É a atmosfera recuperada da vida em Castanhal da infância de Diogo. “Isso pra mim era muito frequente; era muito comum os vizinhos irem pra porta das casas, jogarem conversa fora. Acho que o que acabou afastando foi essa correria do dia a dia. Hoje, as pessoas vivem mais para o trabalho. Os filhos, que eram um vínculo entre os vizinhos, hoje já começam desde muito cedo a ter uma rotina de gente grande”, avalia o fisioterapeuta. 

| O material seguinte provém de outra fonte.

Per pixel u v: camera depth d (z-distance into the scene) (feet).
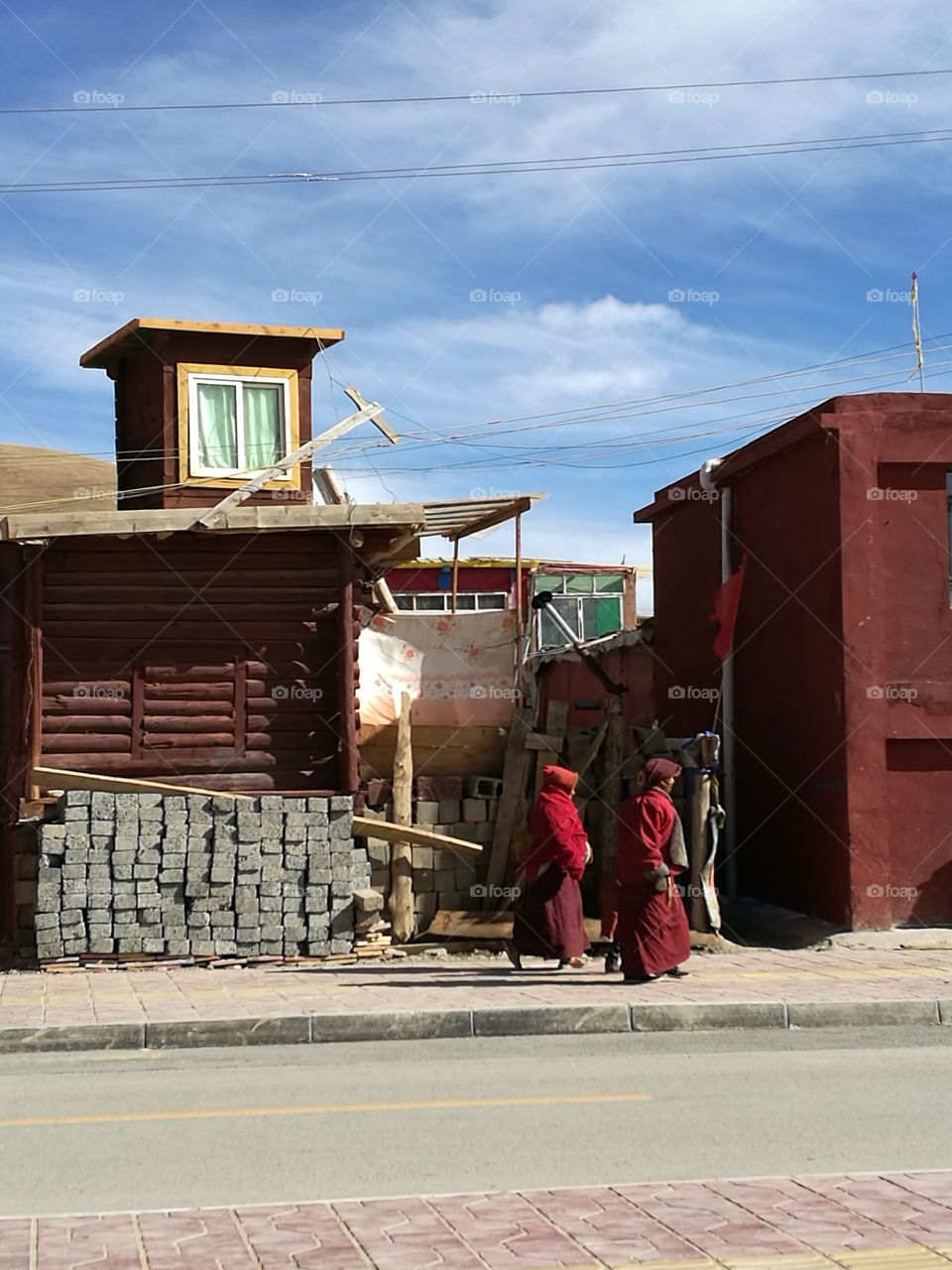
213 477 60.34
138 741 45.98
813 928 47.60
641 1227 16.87
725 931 51.29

Se a paisagem e o ritmo da cidade se modificaram, os laços entre os moradores que a habitam permanecem enraizados em pequenos gestos. O espaço é apenas um detalhe. “Quando sofri um acidente, fiquei dois meses sem andar. Cybele não saia de casa”, recorda a administradora Conceição Batista, de 50 anos. As outras vizinhas do grupo do prédio também iam visitá-la. Atitudes e gentilezas que marcam os contornos não somente de uma amizade, mas reforçam como as pessoas definem e traçam as histórias que constroem nos locais por onde passam. 

“Se entre a casa de minha infância e a casa do vizinho havia um portão no quintal, hoje temos um interfone, que exerce a mesma função, a de facilitar a comunicação sem que, entretanto, estejamos um na casa do outro, num face a face. Isso não é o fim do mundo e nem necessariamente ruim. A diferença é o modo como essa sociabilidade se expressa. Entretanto, não quero pintar um quadro romântico, idealizado demais de nossa cultura. Onde há vizinhança, há conflito, em qualquer classe social”, pontua Ernani. Na de José Junior e Diogo Bonifácio, eles garantem, os dilemas que surgem logo têm solução. “Todas as dificuldades que aparecem a gente chega, conversa e resolve na hora”.